Reproduce the lines that begin with the one containing "If you need" and end after the one containing "Please note that", substituting "shortcuts" for "hot keys" and leaving everything else as it stands.

>>>>

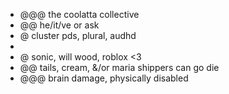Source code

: - @@@ the coolatta collective
- @@ he/it/ve or ask
- @ cluster pds, plural, audhd
-
- @ sonic, will wood, roblox <3
- @@ tails, cream, &/or maria shippers can go die
- @@@ brain damage, physically disabled

<!---
meow meow meow meow
--->
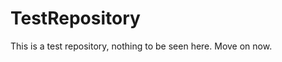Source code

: TestRepository
==============

This is a test repository, nothing to be seen here. Move on now.  
 
 
   
   
   
     
               
         
           
            
          
       
      
       
    
     
    
  
  
 
 
 

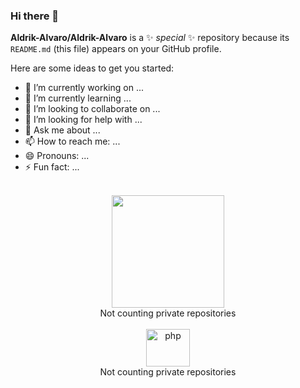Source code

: ### Hi there 👋
**Aldrik-Alvaro/Aldrik-Alvaro** is a ✨ _special_ ✨ repository because its `README.md` (this file) appears on your GitHub profile.

Here are some ideas to get you started:

- 🔭 I’m currently working on ...
- 🌱 I’m currently learning ...
- 👯 I’m looking to collaborate on ...
- 🤔 I’m looking for help with ...
- 💬 Ask me about ...
- 📫 How to reach me: ...
- 😄 Pronouns: ...
- ⚡ Fun fact: ...


<br>
<div align = "center">
  <a href="https://github.com/Aldrik-Alvaro">
   <img height = "180em" src = "https://github-readme-stats.vercel.app/api?username=Aldrik-Alvaro&show_icons=true&theme=cobalt&include_all_commits=true&count_private=true" />
  </a>
  </br> Not counting private repositories
</div>

<br>

<div align = "center">
   <img align = "center" alt = "php" height = "60" width = "70" src ="https://cdn.jsdelivr.net/gh/devicons/devicon/icons/php/php-original.svg"/>
  

  </a>
  </br> Not counting private repositories
</div>

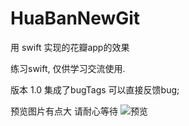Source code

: # HuaBanNewGit
用 swift 实现的花瓣app的效果

练习swift, 仅供学习交流使用.

版本
1.0 集成了bugTags 可以直接反馈bug;

预览图片有点大 请耐心等待
![预览](https://github.com/chengxianghe/watch-gif/blob/master/watch5.gif?raw=true) 
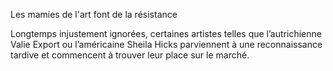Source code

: Les mamies de l'art font de la résistance

Longtemps injustement ignorées, certaines artistes telles que l’autrichienne Valie Export ou l’américaine Sheila Hicks parviennent à une reconnaissance tardive et commencent à trouver leur place sur le marché.
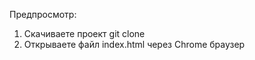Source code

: Предпросмотр:
1. Скачиваете проект git clone <url>
2. Открываете файл index.html через Chrome браузер
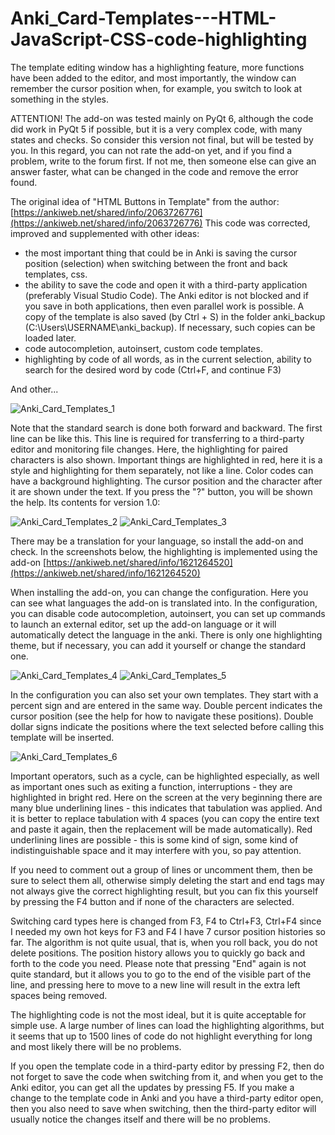 # Anki_Card-Templates---HTML-JavaScript-CSS-code-highlighting
The template editing window has a highlighting feature, more functions have been added to the editor, and most importantly, the window can remember the cursor position when, for example, you switch to look at something in the styles.

ATTENTION! The add-on was tested mainly on PyQt 6, although the code did work in PyQt 5 if possible, but it is a very complex code, with many states and checks. So consider this version not final, but will be tested by you. In this regard, you can not rate the add-on yet, and if you find a problem, write to the forum first. If not me, then someone else can give an answer faster, what can be changed in the code and remove the error found.

The original idea of ​​"HTML Buttons in Template" from the author: [https://ankiweb.net/shared/info/2063726776](https://ankiweb.net/shared/info/2063726776)
This code was corrected, improved and supplemented with other ideas:
- the most important thing that could be in Anki is saving the cursor position (selection) when switching between the front and back templates, css.
- the ability to save the code and open it with a third-party application (preferably Visual Studio Code). The Anki editor is not blocked and if you save in both applications, then even parallel work is possible. A copy of the template is also saved (by Ctrl + S) in the folder anki_backup (C:\Users\USERNAME\anki_backup\).
If necessary, such copies can be loaded later.
- code autocompletion, autoinsert, custom code templates.
- highlighting by code of all words, as in the current selection, ability to search for the desired word by code (Ctrl+F, and continue F3)

And other...

![Anki_Card_Templates_1](https://github.com/user-attachments/assets/11369767-eea3-419a-82bd-83ea2fa8654e)

Note that the standard search is done both forward and backward.
The first line can be like this. This line is required for transferring to a third-party editor and monitoring file changes. Here, the highlighting for paired characters is also shown.
Important things are highlighted in red, here it is a style and highlighting for them separately, not like a line.
Color codes can have a background highlighting.
The cursor position and the character after it are shown under the text.
If you press the "?" button, you will be shown the help. Its contents for version 1.0:

![Anki_Card_Templates_2](https://github.com/user-attachments/assets/d95ffa57-2cf2-4626-b1d1-4d644517c855)
![Anki_Card_Templates_3](https://github.com/user-attachments/assets/32499371-5412-425d-a964-0202bd7204ba)

There may be a translation for your language, so install the add-on and check.
In the screenshots below, the highlighting is implemented using the add-on [https://ankiweb.net/shared/info/1621264520](https://ankiweb.net/shared/info/1621264520)

When installing the add-on, you can change the configuration. Here you can see what languages ​​the add-on is translated into. In the configuration, you can disable code autocompletion, autoinsert, you can set up commands to launch an external editor, set up the add-on language or it will automatically detect the language in the anki. There is only one highlighting theme, but if necessary, you can add it yourself or change the standard one.

![Anki_Card_Templates_4](https://github.com/user-attachments/assets/5800408c-3da9-4625-9939-bf307e1d4189)
![Anki_Card_Templates_5](https://github.com/user-attachments/assets/ed0d2cf0-fac0-4a9c-9da0-c110be2f1652)

In the configuration you can also set your own templates. They start with a percent sign and are entered in the same way. Double percent indicates the cursor position (see the help for how to navigate these positions). Double dollar signs indicate the positions where the text selected before calling this template will be inserted.

![Anki_Card_Templates_6](https://github.com/user-attachments/assets/bb165757-f3b4-4466-9fbd-6e4ad33d065a)

Important operators, such as a cycle, can be highlighted especially, as well as important ones such as exiting a function, interruptions - they are highlighted in bright red.
Here on the screen at the very beginning there are many blue underlining lines - this indicates that tabulation was applied. And it is better to replace tabulation with 4 spaces (you can copy the entire text and paste it again, then the replacement will be made automatically). Red underlining lines are possible - this is some kind of sign, some kind of indistinguishable space and it may interfere with you, so pay attention.

If you need to comment out a group of lines or uncomment them, then be sure to select them all, otherwise simply deleting the start and end tags may not always give the correct highlighting result, but you can fix this yourself by pressing the F4 button and if none of the characters are selected.

Switching card types here is changed from F3, F4 to Ctrl+F3, Ctrl+F4 since I needed my own hot keys for F3 and F4
I have 7 cursor position histories so far. The algorithm is not quite usual, that is, when you roll back, you do not delete positions. The position history allows you to quickly go back and forth to the code you need.
Please note that pressing "End" again is not quite standard, but it allows you to go to the end of the visible part of the line, and pressing here to move to a new line will result in the extra left spaces being removed.

The highlighting code is not the most ideal, but it is quite acceptable for simple use. A large number of lines can load the highlighting algorithms, but it seems that up to 1500 lines of code do not highlight everything for long and most likely there will be no problems.

If you open the template code in a third-party editor by pressing F2, then do not forget to save the code when switching from it, and when you get to the Anki editor, you can get all the updates by pressing F5. If you make a change to the template code in Anki and you have a third-party editor open, then you also need to save when switching, then the third-party editor will usually notice the changes itself and there will be no problems.
















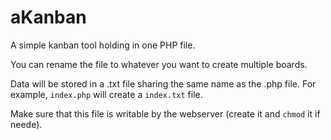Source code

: aKanban
=======

A simple kanban tool holding in one PHP file.

You can rename the file to whatever you want to create multiple boards.

Data will be stored in a .txt file sharing the same name as the .php file. For example, `index.php` will create a `index.txt` file.

Make sure that this file is writable by the webserver (create it and `chmod` it if neede).

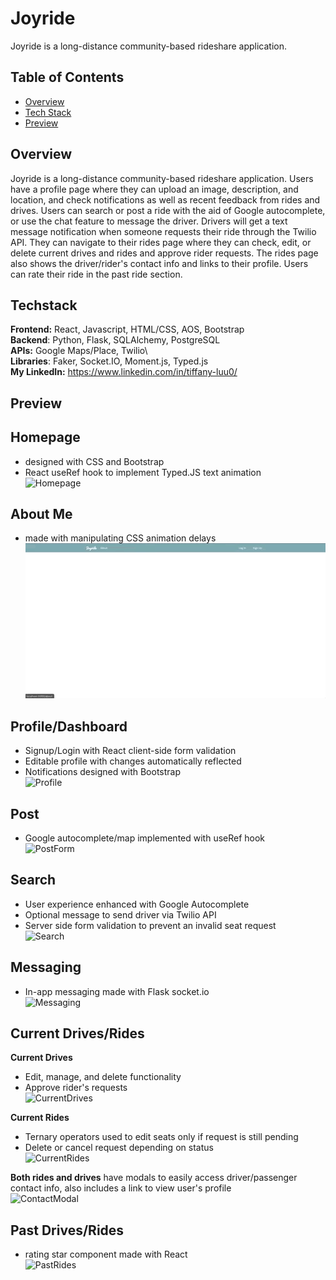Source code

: # Joyride
Joyride is a long-distance community-based rideshare application. 

## Table of Contents
* [Overview](#overview)
* [Tech Stack](#techstack)
* [Preview](#preview)

## Overview
Joyride is a long-distance community-based rideshare application. 
Users have a profile page where they can upload an image, description, and location, and check notifications as well as recent 
feedback from rides and drives. Users can search or post a ride with the aid of Google autocomplete, or use the chat feature to
message the driver. Drivers will get a text message notification when someone requests their ride through the Twilio API. They 
can navigate to their rides page where they can check, edit, or delete current drives and rides and approve rider requests. The 
rides page also shows the driver/rider's contact info and links to their profile. Users can rate their ride in the past ride section.

## Techstack
**Frontend:** React, Javascript, HTML/CSS, AOS, Bootstrap <br/>
**Backend**: Python, Flask, SQLAlchemy, PostgreSQL <br/> 
**APIs:** Google Maps/Place, Twilio\ <br/>
**Libraries**: Faker, Socket.IO, Moment.js, Typed.js <br/>
**My LinkedIn:** https://www.linkedin.com/in/tiffany-luu0/ <br/>

## Preview
## Homepage
* designed with CSS and Bootstrap
* React useRef hook to implement Typed.JS text animation <br/>
![Homepage](static/gifs/Homepage.gif)

## About Me
* made with manipulating CSS animation delays <br/>
![About Me](static/gifs/About_me.gif)

## Profile/Dashboard
* Signup/Login with React client-side form validation
* Editable profile with changes automatically reflected
* Notifications designed with Bootstrap <br/>
![Profile](static/gifs/Profile.gif)

## Post
* Google autocomplete/map implemented with useRef hook <br/>
![PostForm](static/gifs/PostRide.gif)

## Search
* User experience enhanced with Google Autocomplete
* Optional message to send driver via Twilio API
* Server side form validation to prevent an invalid seat request<br/>
![Search](static/gifs/SearchRides.gif)

## Messaging
* In-app messaging made with Flask socket.io<br/>
![Messaging](static/gifs/Messaging.gif)

## Current Drives/Rides
**Current Drives** 
* Edit, manage, and delete functionality
* Approve rider's requests <br/>
![CurrentDrives](static/gifs/CurrentDrives.gif)

**Current Rides**
* Ternary operators used to edit seats only if request is still pending
* Delete or cancel request depending on status <br/>
![CurrentRides](static/gifs/CurrentRides.gif)

**Both rides and drives** have modals to easily access driver/passenger contact info, 
also includes a link to view user's profile <br/>
![ContactModal](static/gifs/ContactModal.gif)

## Past Drives/Rides
* rating star component made with React <br/>
![PastRides](static/gifs/PastRides.gif)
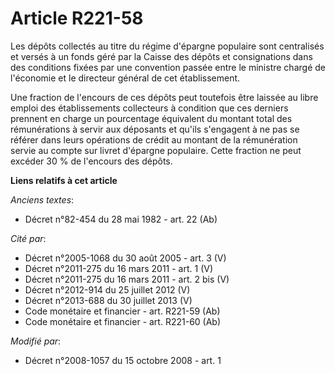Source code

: # Article R221-58

Les dépôts collectés au titre du régime d'épargne populaire sont centralisés et versés à un fonds géré par la Caisse des
dépôts et consignations dans des conditions fixées par une convention passée entre le ministre chargé de l'économie et le
directeur général de cet établissement. 

Une fraction de l'encours de ces dépôts peut toutefois être laissée au libre emploi des établissements collecteurs à
condition que ces derniers prennent en charge un pourcentage équivalent du montant total des rémunérations à servir aux
déposants et qu'ils s'engagent à ne pas se référer dans leurs opérations de crédit au montant de la rémunération servie au
compte sur livret d'épargne populaire. Cette fraction ne peut excéder 30 % de l'encours des dépôts.

**Liens relatifs à cet article**

_Anciens textes_:

  - Décret n°82-454 du 28 mai 1982 - art. 22 (Ab)

_Cité par_:

  - Décret n°2005-1068 du 30 août 2005 - art. 3 (V)
  - Décret n°2011-275 du 16 mars 2011 - art. 1 (V)
  - Décret n°2011-275 du 16 mars 2011 - art. 2 bis (V)
  - Décret n°2012-914 du 25 juillet 2012 (V)
  - Décret n°2013-688 du 30 juillet 2013 (V)
  - Code monétaire et financier - art. R221-59 (Ab)
  - Code monétaire et financier - art. R221-60 (Ab)

_Modifié par_:

  - Décret n°2008-1057 du 15 octobre 2008 - art. 1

<<<<

=== Solved exercise ===
If you need to comment out a group of lines or uncomment them, then be sure to select them all, otherwise simply deleting the start and end tags may not always give the correct highlighting result, but you can fix this yourself by pressing the F4 button and if none of the characters are selected.

Switching card types here is changed from F3, F4 to Ctrl+F3, Ctrl+F4 since I needed my own shortcuts for F3 and F4
I have 7 cursor position histories so far. The algorithm is not quite usual, that is, when you roll back, you do not delete positions. The position history allows you to quickly go back and forth to the code you need.
Please note that pressing "End" again is not quite standard, but it allows you to go to the end of the visible part of the line, and pressing here to move to a new line will result in the extra left spaces being removed.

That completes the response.